What you will do: Copy the listing below line for line, with each set of coordinates and its caption kept unchanged. Leave the pictures out of your copy.

====== Task input ======

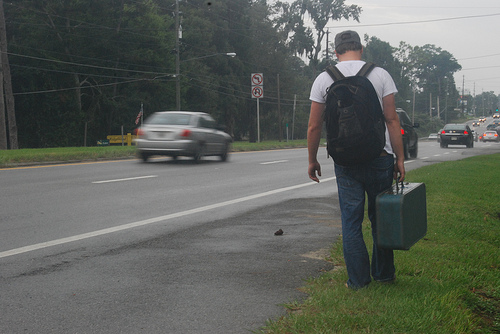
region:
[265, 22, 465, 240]
man walking down street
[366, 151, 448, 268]
man holding a briefcase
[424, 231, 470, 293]
green grass next to man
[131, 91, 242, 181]
car driving down street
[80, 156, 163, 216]
white line on road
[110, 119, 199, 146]
red lightson back of car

======

The result:
region:
[265, 22, 465, 240]
man walking down street
[366, 151, 448, 268]
man holding a briefcase
[424, 231, 470, 293]
green grass next to man
[131, 91, 242, 181]
car driving down street
[80, 156, 163, 216]
white line on road
[110, 119, 199, 146]
red lightson back of car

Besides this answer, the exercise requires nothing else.